**EXTRACTED TEXT**
__________________________________________________

The benchmark dataset contains measurement data from 21 distinct test vehicles, each equipped with modern car loggers to collect the measurement data. The collection features between 30,000 to 60,000 recorded signals per vehicle, which offer a wide range of data points for analysis. In total, the dataset represents 40,000 hours of recordings, with 12,500 hours specifically capturing data while the vehicles were live (ignition on). This dataset enables the study of various aspects of automotive behavior and performance across different vehicles and operating conditions.
The following four analytical query categories were executed as part of the benchmark:
Please note that in this blog post, we only present the results for category 1 and 4, as the results for the other categories yield comparable performance results and do not provide additional insights.
To benchmark the scalability of the solution, we used four different cluster sizes. The memory optimized Standard_E8d_v4 node type was selected because of its delta cache feature and larger memory to hold the core metadata. As for the Databricks runtime, the 15.4 LTS was the latest available long-term support runtime. In our earlier investigation, the Photon feature has proven to be more cost-efficient, despite its higher DBU cost, so Photon was utilized in all benchmarks. Table 1 provides details of the selected Databricks cluster.
T-Shirt Size | Node Type | DBR | #Nodes (driver + worker) | Photon |
---|---|---|---|---|
X-Small | Standard_E8d_v4 | 15.4 LTS | 1 + 2 | yes |
Small | Standard_E8d_v4 | 15.4 LTS | 1 + 4 | yes |
Medium | Standard_E8d_v4 | 15.4 LTS | 1 + 8 | yes |
Large | Standard_E8d_v4 | 15.4 LTS | 1 + 16 | yes |
Table 1 The benchmark cluster setups
The benchmark was executed on two main versions of the data model. The first version has run length encoded (RLE) samples data (see section Core Data Model), while the second version does not use RLE. Furthermore, we applied two different data layout optimizations to both versions of the data model. In the first optimization we used hive-style partitioning to partition the measurement signal data table by the measurement_session_id column and applied the Z-Ordering technique on the signal_id column. In the second optimization, we used Liquid Clustering to cluster the measurement signal data table by measurement_session_id and signal_id.
Due to the significant differences in absolute running times among the benchmarked setups, we decided to use relative running time based on Z-Ordering with non-RLE results to visualize the outcomes. Generally, across all tests we performed, Liquid Clustering (green bars) outperforms hive-style partitioning +Z-Ordering (blue bars). For the histogram of frequently changing signals, the RLE optimization reduces the runtime by approximately 60% for Z-Ordering, while it only reduces the runtime by less than 10% for Liquid Clustering.
In the second use case, detection of readiness of automatic lane change system, RLE reduced the runtime by nearly 70% for Z-Ordering and more than 50% for Liquid Clustering. The overall results of the demonstrated use cases indicate that the combination of RLE and Liquid Clustering performs the best on data model.
To evaluate the scalability of the solution, we executed all four analytical queries on a static dataset using different cluster sizes. In fact, in every benchmarking run, we doubled the cluster size compared to the previous run. Ideally, for a solution that scales perfectly, the runtime of a query should decrease by a factor of 2 with each doubling of the cluster size. However, the technical limitations often prevent perfect scaling.

__________________________________________________

**DATASET RECORDS**
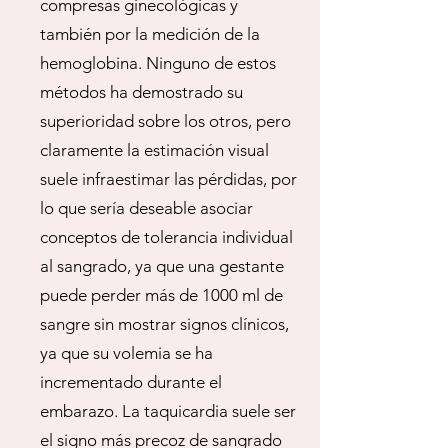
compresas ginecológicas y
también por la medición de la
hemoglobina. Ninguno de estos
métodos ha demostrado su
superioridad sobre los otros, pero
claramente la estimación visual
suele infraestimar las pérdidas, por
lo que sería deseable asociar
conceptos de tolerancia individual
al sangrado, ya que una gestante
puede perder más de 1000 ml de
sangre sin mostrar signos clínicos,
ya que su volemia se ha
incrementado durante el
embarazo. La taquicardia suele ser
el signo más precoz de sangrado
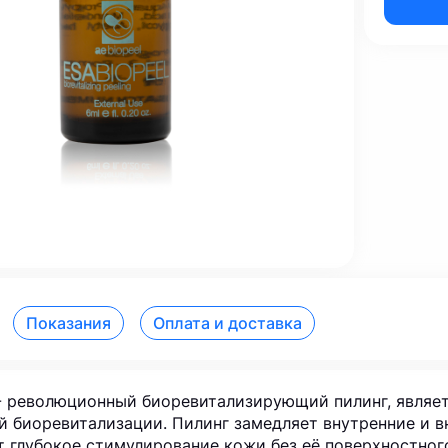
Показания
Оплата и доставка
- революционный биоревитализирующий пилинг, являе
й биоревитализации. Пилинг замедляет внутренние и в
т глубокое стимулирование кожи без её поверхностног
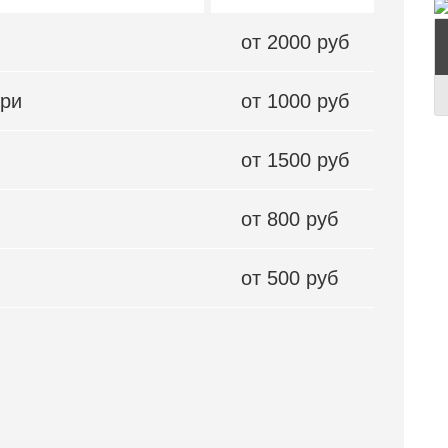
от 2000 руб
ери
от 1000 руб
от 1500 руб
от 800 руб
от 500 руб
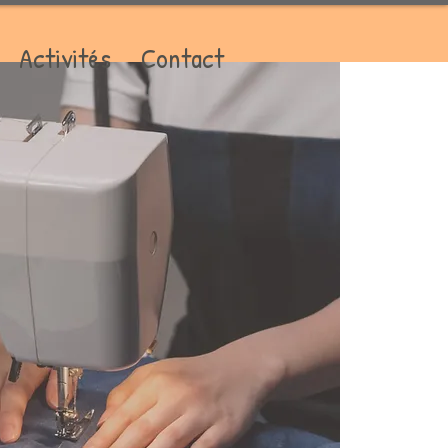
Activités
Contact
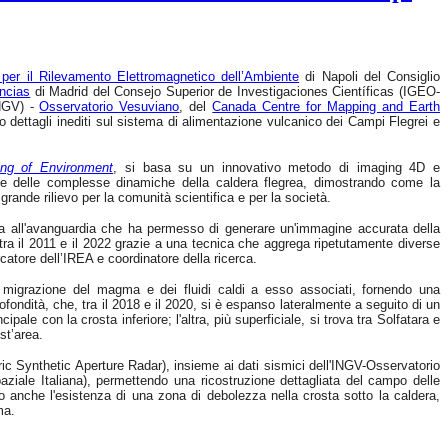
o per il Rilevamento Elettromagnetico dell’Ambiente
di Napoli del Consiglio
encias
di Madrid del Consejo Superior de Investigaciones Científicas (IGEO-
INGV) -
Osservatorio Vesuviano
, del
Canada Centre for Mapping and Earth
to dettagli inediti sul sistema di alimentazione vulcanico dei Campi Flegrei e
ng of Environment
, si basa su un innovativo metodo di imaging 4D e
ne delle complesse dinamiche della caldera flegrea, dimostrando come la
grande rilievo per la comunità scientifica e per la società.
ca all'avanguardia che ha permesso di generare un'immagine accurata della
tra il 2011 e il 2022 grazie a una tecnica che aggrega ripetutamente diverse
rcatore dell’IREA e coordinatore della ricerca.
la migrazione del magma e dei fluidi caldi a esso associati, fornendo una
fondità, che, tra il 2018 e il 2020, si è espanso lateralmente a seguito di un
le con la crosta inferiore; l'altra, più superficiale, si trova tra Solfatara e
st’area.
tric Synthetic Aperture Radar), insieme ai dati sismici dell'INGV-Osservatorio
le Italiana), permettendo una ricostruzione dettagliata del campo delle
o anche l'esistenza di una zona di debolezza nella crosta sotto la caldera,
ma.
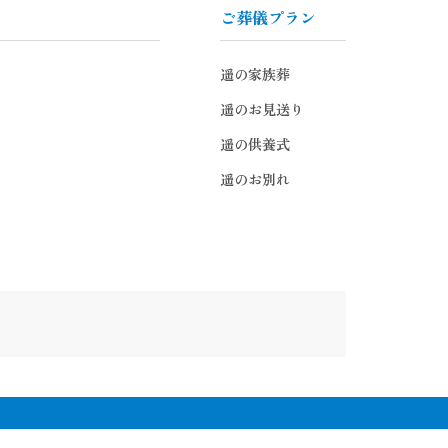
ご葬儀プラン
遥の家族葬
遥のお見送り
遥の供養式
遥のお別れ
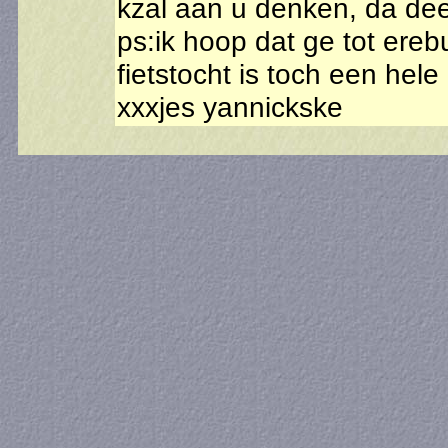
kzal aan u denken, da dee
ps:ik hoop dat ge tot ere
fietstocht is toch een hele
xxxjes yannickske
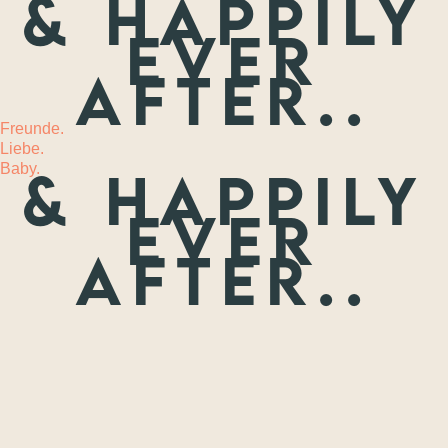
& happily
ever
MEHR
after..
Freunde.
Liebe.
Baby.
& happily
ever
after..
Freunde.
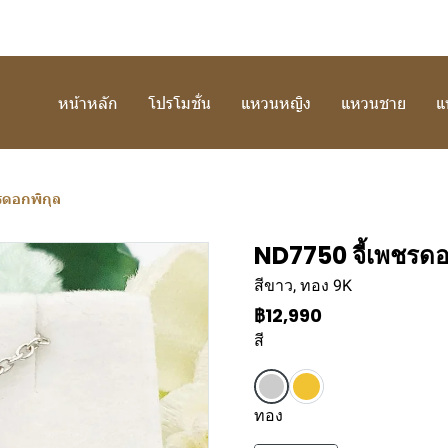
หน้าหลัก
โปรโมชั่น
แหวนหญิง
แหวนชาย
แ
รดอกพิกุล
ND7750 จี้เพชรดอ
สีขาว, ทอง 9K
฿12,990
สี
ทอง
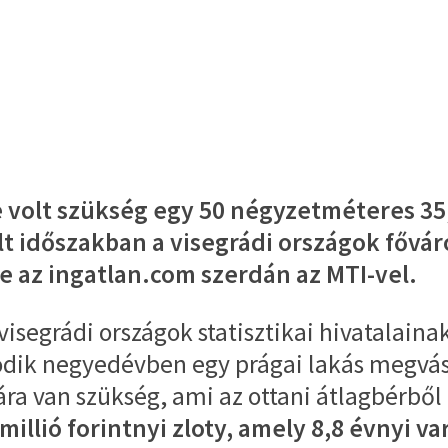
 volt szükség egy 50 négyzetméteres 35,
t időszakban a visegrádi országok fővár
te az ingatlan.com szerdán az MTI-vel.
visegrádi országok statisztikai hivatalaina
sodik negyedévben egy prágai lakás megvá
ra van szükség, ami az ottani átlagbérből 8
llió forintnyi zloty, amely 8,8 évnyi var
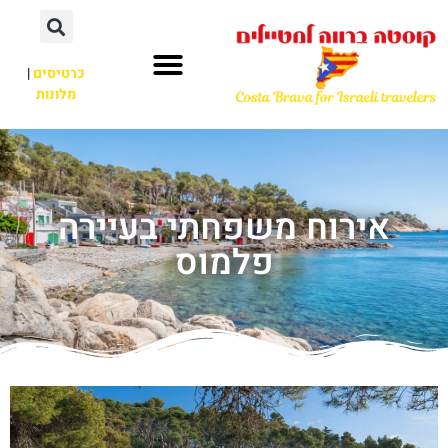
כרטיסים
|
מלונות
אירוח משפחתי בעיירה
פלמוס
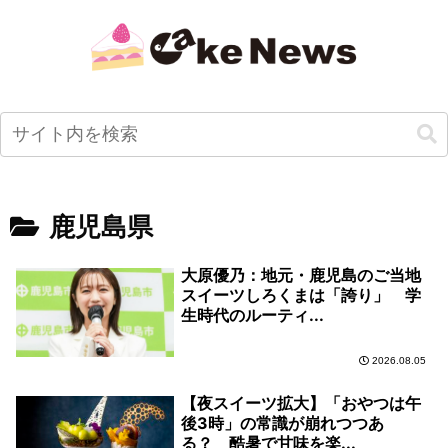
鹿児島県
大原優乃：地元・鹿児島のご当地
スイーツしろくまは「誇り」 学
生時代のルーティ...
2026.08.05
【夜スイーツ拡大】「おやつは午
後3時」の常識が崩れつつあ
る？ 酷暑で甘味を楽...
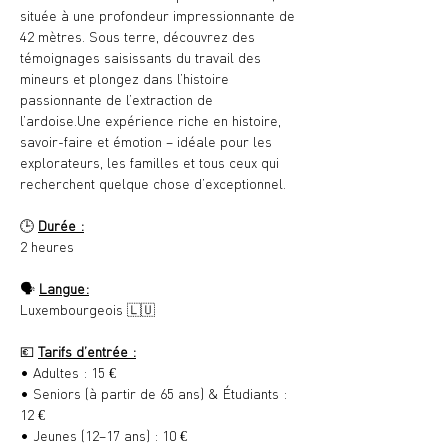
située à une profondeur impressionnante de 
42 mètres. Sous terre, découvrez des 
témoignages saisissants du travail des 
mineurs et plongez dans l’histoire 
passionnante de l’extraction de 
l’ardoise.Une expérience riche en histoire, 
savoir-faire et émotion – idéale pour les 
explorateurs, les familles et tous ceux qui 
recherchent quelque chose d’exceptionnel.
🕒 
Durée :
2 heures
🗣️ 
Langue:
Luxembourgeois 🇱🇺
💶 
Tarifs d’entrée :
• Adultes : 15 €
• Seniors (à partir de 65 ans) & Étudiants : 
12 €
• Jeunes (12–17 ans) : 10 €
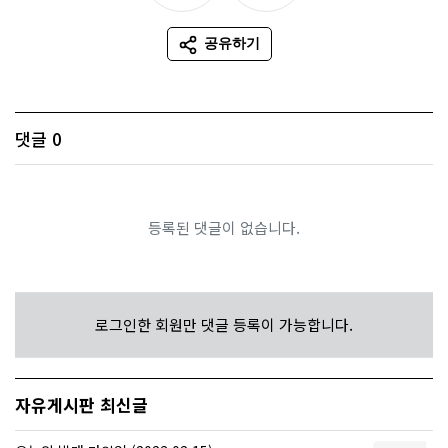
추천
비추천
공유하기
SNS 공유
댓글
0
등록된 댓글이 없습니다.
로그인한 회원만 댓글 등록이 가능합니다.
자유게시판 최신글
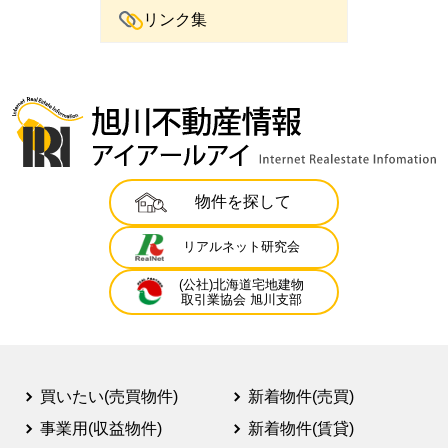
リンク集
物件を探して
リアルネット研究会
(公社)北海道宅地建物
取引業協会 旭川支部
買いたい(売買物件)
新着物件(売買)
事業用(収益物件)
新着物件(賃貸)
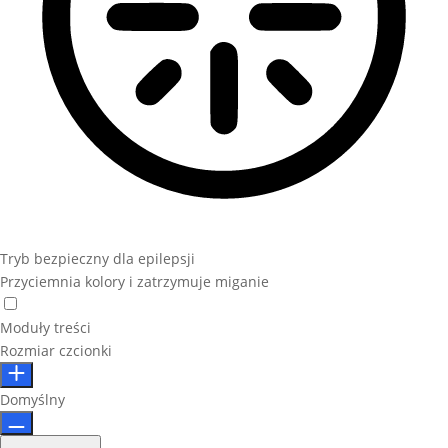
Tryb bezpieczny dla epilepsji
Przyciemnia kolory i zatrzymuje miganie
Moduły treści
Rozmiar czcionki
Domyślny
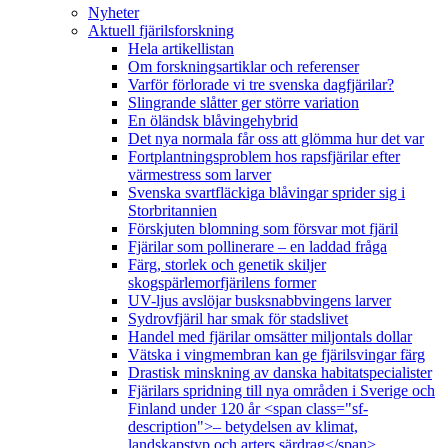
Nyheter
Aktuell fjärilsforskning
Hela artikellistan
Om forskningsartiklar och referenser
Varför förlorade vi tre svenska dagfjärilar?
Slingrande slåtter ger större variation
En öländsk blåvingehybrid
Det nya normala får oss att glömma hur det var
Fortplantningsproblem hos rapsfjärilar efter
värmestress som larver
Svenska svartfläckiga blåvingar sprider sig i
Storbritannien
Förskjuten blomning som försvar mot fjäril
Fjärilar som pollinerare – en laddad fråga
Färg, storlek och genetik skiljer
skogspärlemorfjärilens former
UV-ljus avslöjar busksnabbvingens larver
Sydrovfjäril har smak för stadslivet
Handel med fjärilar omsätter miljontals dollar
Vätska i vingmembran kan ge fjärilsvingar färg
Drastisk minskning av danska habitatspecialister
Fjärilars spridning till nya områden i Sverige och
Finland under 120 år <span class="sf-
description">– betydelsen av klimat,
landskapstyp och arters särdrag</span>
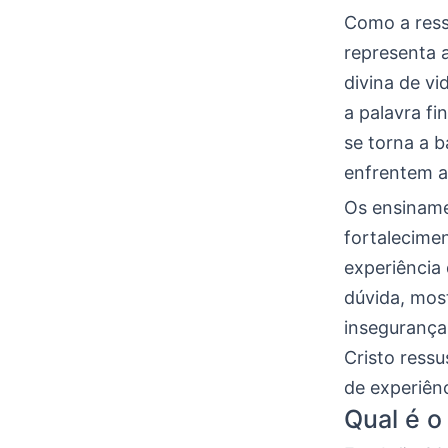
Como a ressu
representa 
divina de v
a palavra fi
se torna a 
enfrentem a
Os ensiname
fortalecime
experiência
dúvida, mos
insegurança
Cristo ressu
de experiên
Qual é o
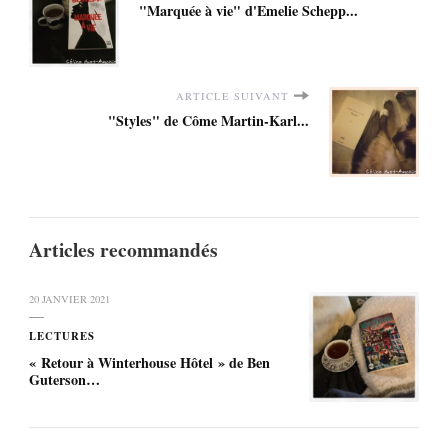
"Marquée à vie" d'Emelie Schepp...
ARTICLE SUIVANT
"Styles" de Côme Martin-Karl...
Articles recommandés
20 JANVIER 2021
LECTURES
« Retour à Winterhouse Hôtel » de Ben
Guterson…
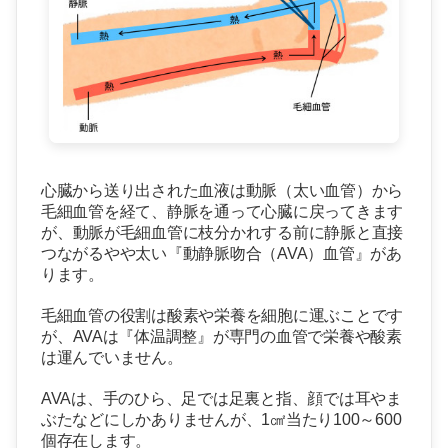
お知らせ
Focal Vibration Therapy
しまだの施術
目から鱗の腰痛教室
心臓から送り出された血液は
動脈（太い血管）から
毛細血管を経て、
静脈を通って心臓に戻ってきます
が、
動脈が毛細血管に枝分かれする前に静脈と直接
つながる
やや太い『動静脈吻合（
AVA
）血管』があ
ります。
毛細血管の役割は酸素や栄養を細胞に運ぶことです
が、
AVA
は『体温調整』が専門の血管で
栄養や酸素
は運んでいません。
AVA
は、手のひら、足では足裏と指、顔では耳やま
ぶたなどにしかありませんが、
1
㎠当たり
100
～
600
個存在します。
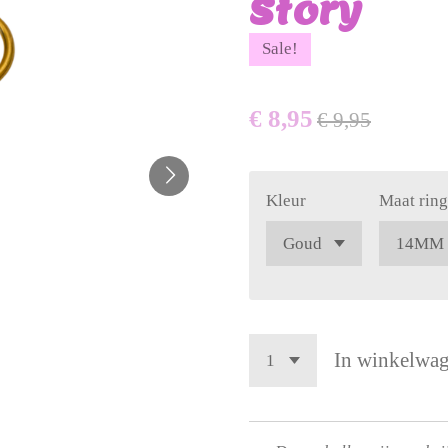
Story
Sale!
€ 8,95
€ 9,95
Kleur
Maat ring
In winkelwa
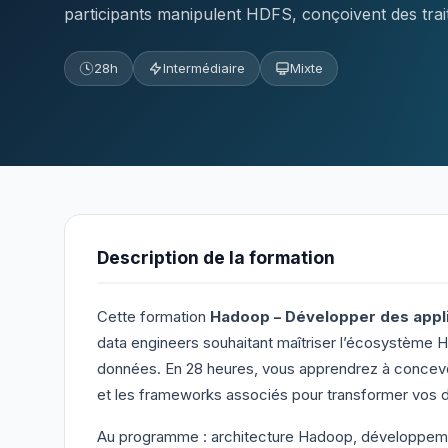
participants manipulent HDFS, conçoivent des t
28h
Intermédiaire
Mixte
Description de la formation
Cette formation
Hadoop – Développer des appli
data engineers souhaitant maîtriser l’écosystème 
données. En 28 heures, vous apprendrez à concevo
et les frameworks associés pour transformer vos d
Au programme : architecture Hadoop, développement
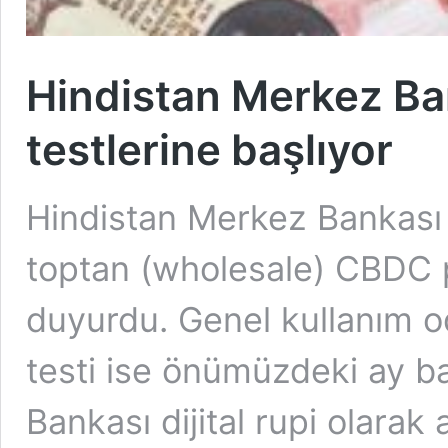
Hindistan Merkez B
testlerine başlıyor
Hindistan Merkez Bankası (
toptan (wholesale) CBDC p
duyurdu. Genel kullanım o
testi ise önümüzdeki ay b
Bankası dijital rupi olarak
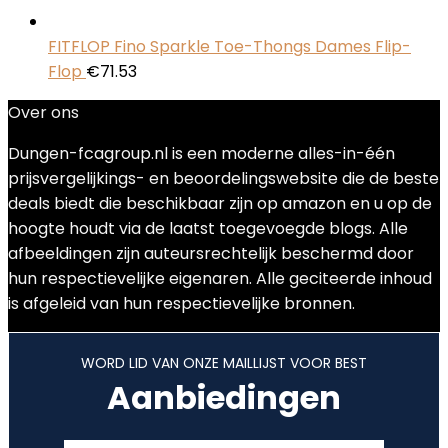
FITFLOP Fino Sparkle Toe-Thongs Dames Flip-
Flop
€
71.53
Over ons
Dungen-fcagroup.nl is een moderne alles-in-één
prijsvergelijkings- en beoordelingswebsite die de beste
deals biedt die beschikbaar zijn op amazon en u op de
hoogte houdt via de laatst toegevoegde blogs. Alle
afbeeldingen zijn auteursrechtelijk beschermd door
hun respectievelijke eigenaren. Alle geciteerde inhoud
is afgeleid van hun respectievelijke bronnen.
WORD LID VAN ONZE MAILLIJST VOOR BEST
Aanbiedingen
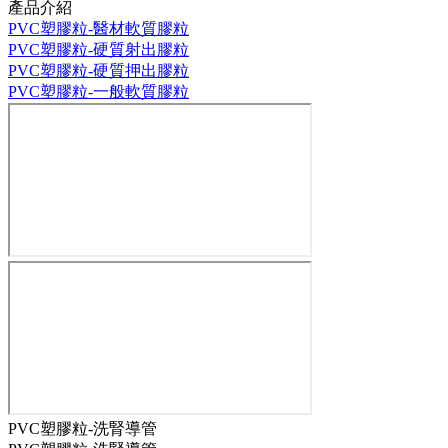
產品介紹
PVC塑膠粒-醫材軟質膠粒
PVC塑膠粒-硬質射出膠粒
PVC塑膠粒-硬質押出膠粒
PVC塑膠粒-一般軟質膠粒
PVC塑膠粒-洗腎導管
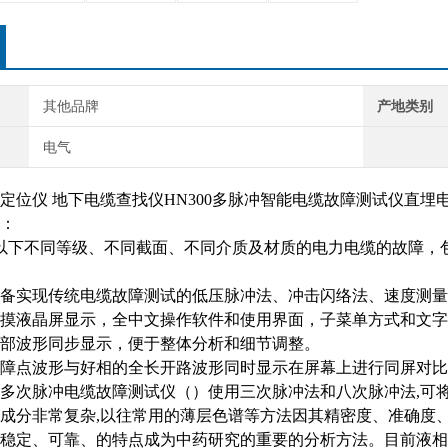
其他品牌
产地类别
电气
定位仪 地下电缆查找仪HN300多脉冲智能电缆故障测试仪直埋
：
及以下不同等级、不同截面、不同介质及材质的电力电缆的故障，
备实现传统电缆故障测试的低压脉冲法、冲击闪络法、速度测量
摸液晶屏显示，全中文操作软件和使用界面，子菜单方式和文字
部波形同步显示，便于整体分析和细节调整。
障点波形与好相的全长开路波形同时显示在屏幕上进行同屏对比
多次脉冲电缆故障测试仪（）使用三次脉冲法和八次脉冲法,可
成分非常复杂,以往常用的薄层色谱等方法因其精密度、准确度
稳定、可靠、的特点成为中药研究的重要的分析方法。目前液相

__________________________________________________

**ACTIVITY LIST**
1. Answer these from the benchmark text, one line each:
(a) How many distinct test vehicles supplied measurement data?
(b) Which node type was chosen for the benchmark clusters?
(c) By about how much did RLE cut the runtime for Z-Ordering in the automatic lane change readiness use case?
2. List every T-shirt size of cluster used in the benchmark text.
3. Reproduce the passage of the benchmark text starting at "Due to the significant" and ending at "10% for Liquid Clustering.".

**SOLUTIONS TO THE TASKS**
1.
(a) 21
(b) Standard_E8d_v4
(c) Nearly 70%

2. X-Small, Small, Medium, Large

3.
Due to the significant differences in absolute running times among the benchmarked setups, we decided to use relative running time based on Z-Ordering with non-RLE results to visualize the outcomes. Generally, across all tests we performed, Liquid Clustering (green bars) outperforms hive-style partitioning +Z-Ordering (blue bars). For the histogram of frequently changing signals, the RLE optimization reduces the runtime by approximately 60% for Z-Ordering, while it only reduces the runtime by less than 10% for Liquid Clustering.